Here, like the plaintiff in Bublitz, Plaintiff seeks modification of his army records to reflect a discharge that is not "other than honorable." However, Plaintiff also expressly seeks restoration of "all promotions and pay grades" and monetary damages in an amount of $180, 000. As pled, Plaintiff's complaint is both expressly and "in essence" one for monetary damages. As such, his claims cannot be brought here under the APA.

In addition, the APA is a remedy of last resort. The APA provides for review of statutes or final agency actions only when "there is no other adequate remedy in court." 5 U.S.C. § 704. A Tucker Act claim brought in the Court of Federal Claims has been determined to be an "other adequate remedy, " the availability of which precludes review under the APA. See International Engineering Co., Inc. v. Richardson, 512 F.2d 573, 581 (D.C. 1975), cert. denied, 423 U.S. 1048 (1976); Associated Financial Corp. v. Kemp, 769 F.Supp. 398, 403 (D.D.C. 1991).

Here, Plaintiff's claims amount to non-tort monetary claims against a federal agency or entity. As such, they constitute Tucker claims that must be brought in the Court of Federal Claims. See Megapulse, Inc., 672 F.2d at 967-68. Accordingly, Plaintiff's claims are dismissed for lack of subject matter jurisdiction.

To the extent Plaintiff's claim for back pay could be construed as either a claim for less than $10, 000, thus providing this Court concurrent jurisdiction under the "Little Tucker Act, " or a non-monetary claim for injunctive relief only under the APA, this Court also lacks jurisdiction to address these claims because Plaintiff commenced this action long after the applicable six-year statute of limitations had expired. All civil actions against the United States, including claims seeking to correct the discharge designation of former service members, are subject to a six-year statute of limitations. See 28 U.S.C. §2401(a) ("every civil action commenced against the United States shall be barred unless the complaint is filed within six years after the right of action first accrues."); Kendall v. Army Bd. for Corr. of Military Records, 996 F.2d 362, 365-66 (D.C. Cir. 1993). Such a claim accrues and the statute of limitations begins to run upon the claimant's discharge and/or separation from active duty status. Kendall, 996 F.2d at 365-66; Singleton v. Dep't of Army, 2007 WL 2601934, at *2 (D.D.C. Sept. 6, 2007); Martinez v. United States, 333 F.3d 1295, 1303 (Fed. Cir. 2003), cert. denied, 540 U.S. 1177 (2004); Jarrett v. White, 2002 WL 1348304, at *4 (D. Del. June 17, 2002) (holding that a serviceman's Tucker Act claim accrued at the time of his discharge); June v. Secretary of the Navy, 557 F.Supp. 144, 148 (M.D. Pa. 1982) (holding that serviceman's APA claim challenging his discharge accrued at time of discharge). Further, the statute of limitations is not tolled while a claimant seeks permissive administrative review by the military records of correction. Martinez, 333 F.3d at 1311-1312.

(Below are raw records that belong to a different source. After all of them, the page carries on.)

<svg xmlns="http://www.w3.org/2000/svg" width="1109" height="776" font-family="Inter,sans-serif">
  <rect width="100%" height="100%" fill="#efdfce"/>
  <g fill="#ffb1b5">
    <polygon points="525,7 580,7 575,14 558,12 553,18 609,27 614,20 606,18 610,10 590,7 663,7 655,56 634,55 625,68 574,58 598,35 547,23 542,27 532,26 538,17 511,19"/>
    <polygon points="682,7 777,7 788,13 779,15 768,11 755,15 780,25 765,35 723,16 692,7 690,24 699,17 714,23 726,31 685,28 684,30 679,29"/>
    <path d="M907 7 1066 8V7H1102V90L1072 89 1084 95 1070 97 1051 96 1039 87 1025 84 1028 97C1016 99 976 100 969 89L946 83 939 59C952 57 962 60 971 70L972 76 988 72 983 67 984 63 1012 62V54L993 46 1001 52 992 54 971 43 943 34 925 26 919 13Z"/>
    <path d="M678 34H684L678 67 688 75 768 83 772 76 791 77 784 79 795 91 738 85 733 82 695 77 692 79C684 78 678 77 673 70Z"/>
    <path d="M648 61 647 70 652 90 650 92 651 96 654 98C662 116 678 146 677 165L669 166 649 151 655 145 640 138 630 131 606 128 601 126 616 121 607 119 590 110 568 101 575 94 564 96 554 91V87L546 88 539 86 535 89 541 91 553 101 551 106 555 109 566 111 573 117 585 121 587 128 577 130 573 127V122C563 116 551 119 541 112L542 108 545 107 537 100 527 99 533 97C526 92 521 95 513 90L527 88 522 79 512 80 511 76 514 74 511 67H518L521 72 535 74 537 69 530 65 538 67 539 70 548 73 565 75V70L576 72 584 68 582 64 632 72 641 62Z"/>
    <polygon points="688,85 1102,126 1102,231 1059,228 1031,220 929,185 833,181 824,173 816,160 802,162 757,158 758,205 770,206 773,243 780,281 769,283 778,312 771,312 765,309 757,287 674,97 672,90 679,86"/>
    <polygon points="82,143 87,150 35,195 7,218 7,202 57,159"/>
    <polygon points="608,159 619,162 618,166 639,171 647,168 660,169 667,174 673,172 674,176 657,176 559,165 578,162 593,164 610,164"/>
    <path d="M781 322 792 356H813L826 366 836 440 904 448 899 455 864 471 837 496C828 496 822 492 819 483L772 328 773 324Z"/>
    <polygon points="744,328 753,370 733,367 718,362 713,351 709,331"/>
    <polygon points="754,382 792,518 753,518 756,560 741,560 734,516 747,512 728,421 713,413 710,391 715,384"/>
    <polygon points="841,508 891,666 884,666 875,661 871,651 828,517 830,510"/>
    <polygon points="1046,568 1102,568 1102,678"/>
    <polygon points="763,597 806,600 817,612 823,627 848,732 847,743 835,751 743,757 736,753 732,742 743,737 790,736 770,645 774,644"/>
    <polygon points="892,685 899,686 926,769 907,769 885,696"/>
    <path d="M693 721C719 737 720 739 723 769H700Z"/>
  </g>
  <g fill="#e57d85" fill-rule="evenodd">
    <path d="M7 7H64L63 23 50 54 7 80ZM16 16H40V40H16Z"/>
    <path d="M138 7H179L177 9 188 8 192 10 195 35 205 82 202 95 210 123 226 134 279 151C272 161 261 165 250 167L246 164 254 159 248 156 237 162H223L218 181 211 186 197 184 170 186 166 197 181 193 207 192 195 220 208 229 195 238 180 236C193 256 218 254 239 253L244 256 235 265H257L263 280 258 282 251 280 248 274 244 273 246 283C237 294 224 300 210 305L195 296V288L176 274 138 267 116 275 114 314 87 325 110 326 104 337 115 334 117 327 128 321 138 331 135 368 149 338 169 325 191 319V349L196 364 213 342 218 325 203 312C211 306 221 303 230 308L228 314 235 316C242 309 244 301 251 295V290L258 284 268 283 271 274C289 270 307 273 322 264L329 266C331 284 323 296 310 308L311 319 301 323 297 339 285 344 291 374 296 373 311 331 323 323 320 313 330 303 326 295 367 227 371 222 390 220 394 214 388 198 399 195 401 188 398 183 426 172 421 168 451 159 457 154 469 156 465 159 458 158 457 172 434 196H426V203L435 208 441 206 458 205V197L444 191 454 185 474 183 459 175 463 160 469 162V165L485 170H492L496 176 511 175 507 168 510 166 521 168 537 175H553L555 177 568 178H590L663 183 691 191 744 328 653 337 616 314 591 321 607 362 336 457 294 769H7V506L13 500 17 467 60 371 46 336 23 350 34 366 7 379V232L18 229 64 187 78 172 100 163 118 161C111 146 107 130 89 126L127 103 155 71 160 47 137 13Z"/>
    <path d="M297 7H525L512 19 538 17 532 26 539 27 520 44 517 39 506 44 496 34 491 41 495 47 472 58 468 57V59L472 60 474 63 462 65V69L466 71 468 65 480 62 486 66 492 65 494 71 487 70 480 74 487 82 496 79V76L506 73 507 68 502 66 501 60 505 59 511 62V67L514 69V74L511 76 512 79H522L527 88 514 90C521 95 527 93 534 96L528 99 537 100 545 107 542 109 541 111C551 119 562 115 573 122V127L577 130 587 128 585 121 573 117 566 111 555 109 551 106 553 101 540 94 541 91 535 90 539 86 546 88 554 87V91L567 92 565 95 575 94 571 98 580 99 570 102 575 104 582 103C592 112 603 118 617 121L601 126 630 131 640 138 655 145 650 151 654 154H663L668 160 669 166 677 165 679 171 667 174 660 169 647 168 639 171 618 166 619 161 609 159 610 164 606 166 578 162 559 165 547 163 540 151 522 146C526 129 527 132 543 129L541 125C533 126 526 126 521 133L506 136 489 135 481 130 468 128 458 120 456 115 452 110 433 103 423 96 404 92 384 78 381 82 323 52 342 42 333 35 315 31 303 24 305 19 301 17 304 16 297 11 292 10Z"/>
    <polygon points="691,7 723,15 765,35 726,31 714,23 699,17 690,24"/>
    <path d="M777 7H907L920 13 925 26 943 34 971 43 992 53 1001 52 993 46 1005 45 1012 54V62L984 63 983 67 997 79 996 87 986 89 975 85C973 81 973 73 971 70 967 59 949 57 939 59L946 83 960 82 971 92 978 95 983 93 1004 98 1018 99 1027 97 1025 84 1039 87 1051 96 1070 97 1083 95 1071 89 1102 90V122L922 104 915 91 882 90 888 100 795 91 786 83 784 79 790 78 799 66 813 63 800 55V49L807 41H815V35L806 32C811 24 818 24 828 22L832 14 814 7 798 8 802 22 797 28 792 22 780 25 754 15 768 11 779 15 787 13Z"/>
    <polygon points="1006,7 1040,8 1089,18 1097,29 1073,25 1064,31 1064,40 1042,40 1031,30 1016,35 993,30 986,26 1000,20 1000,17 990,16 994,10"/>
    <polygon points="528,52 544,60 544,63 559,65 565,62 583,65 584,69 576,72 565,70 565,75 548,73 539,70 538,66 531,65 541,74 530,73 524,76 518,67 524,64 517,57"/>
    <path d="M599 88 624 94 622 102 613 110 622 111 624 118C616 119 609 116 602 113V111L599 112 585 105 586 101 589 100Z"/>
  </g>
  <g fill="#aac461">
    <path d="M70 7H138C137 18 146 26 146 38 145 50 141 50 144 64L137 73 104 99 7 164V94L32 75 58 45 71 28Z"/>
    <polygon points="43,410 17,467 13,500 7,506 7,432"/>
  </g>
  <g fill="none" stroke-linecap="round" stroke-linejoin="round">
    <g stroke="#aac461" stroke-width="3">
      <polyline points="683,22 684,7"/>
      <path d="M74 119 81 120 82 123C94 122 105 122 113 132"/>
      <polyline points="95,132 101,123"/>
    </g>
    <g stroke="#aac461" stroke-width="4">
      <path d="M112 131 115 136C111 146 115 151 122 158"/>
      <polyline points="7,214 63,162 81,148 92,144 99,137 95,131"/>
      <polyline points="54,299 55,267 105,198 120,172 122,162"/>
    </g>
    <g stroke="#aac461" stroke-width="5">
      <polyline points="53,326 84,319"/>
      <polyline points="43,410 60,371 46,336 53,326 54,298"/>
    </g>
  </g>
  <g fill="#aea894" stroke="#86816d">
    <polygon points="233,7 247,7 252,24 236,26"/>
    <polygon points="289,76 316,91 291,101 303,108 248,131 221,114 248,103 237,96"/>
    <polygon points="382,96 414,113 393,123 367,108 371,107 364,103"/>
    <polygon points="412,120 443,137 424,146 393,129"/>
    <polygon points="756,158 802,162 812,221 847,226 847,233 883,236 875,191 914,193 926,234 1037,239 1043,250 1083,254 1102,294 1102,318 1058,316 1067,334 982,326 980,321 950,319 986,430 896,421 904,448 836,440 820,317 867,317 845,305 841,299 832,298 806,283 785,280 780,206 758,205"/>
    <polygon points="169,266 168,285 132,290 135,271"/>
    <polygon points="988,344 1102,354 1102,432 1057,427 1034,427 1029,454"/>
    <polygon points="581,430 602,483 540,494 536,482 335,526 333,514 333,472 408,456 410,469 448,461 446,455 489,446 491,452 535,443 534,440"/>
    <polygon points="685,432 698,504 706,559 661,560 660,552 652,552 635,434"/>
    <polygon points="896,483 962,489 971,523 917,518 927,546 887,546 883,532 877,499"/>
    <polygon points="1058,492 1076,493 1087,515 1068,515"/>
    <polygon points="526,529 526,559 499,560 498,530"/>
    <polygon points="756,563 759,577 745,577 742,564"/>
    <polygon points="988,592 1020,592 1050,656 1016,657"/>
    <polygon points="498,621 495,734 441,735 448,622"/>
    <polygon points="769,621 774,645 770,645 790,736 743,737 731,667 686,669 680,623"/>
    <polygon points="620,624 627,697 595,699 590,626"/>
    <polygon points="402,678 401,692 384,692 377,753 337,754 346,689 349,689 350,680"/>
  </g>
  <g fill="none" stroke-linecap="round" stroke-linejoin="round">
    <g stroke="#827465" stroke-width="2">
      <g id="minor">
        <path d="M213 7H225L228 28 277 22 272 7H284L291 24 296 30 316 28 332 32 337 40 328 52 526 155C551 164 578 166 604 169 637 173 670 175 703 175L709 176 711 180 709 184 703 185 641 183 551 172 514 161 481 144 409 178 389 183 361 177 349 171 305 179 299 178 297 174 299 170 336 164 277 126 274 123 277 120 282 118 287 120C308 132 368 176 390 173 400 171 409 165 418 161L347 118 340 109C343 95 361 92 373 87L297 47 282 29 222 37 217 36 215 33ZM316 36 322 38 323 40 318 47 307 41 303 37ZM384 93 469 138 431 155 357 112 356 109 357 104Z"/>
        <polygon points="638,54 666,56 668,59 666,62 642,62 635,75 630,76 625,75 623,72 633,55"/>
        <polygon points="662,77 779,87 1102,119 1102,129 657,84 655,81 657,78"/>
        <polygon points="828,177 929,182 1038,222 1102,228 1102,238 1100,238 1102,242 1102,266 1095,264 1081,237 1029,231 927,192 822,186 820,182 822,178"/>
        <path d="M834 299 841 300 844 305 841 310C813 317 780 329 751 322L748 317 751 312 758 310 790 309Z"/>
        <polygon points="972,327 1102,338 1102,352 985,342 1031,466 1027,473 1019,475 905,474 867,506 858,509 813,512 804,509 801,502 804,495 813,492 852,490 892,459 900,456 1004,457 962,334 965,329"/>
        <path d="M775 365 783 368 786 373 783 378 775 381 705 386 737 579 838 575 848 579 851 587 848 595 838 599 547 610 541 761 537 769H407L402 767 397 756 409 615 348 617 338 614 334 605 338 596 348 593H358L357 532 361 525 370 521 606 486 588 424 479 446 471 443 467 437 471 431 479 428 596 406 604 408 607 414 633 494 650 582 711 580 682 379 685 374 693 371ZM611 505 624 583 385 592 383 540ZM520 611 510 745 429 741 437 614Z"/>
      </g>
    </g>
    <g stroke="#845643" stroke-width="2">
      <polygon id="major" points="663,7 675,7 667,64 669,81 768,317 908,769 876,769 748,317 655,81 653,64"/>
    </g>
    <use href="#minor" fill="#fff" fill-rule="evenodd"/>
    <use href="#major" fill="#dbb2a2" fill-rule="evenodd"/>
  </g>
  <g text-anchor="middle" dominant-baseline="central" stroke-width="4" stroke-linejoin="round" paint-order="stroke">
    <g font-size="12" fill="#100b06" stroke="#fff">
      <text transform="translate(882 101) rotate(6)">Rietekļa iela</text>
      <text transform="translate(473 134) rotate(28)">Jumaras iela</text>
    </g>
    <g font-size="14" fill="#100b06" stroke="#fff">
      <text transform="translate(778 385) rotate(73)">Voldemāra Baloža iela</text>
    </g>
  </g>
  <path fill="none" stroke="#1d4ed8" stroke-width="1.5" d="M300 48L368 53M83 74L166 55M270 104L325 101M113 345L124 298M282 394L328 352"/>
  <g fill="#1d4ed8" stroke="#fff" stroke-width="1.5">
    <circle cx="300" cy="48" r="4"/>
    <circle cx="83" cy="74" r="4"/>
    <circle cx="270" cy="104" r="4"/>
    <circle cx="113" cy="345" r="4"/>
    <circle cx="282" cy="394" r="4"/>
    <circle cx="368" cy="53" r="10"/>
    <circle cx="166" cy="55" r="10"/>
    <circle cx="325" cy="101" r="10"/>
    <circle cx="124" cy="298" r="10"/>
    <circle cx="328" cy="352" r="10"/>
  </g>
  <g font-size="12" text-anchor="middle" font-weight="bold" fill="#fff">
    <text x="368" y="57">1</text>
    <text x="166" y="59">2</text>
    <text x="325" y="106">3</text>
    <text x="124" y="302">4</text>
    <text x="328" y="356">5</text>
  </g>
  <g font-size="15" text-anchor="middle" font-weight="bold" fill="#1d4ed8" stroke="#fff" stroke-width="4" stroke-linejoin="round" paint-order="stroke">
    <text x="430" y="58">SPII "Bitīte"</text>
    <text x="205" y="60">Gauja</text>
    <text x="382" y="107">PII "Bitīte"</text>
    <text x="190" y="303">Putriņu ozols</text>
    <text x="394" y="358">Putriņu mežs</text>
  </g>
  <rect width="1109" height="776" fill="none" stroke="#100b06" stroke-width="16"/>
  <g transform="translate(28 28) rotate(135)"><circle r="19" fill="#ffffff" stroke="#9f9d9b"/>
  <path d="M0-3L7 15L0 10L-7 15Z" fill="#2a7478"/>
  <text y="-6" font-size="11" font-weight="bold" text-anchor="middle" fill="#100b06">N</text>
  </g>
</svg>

Here, Plaintiff alleges that his discharge was wrongfully categorized as "other than honorable" on May 8, 1969; the date the applicable six-year statute of limitations began to run. Therefore, Plaintiff was required to file his discharge-based claim by May 7, 1975. Plaintiff, however, did not file his underlying claim until September 23, 2013, more than thirty-eight (38) years after the statute of limitations expired. Because Plaintiff failed to bring his claims within six years of their accrual, this Court lacks jurisdiction over the claims. See Barren by Barren v. U.S., 839 F.2d 987, 992 (3d Cir. 1988) (holding that "the running of the statute of limitations on an action brought against the United States is a jurisdictional defect...."); Deakyne v. Dep't of Army Corps of Engineers, 701 F.2d 271, 274 n. 4 (3d Cir. 1983) ("The running of a statute of limitations on an action against the United States... deprives the court of jurisdiction."); U.S. v. Sams, 521 F.2d 421, 428 n. 39 (3d Cir. 1975) (quoting the Fifth Circuit: "[f]ailure to bring an action within the time specified under the Tucker Act does not merely provide the government with a waivable defense to the action, but deprives the district court of jurisdiction to hear the action at all.").[3]


For the foregoing reasons, Defendant's motion to dismiss is granted, and this matter is dismissed for lack of subject matter jurisdiction. An order consistent with this memorandum opinion follows.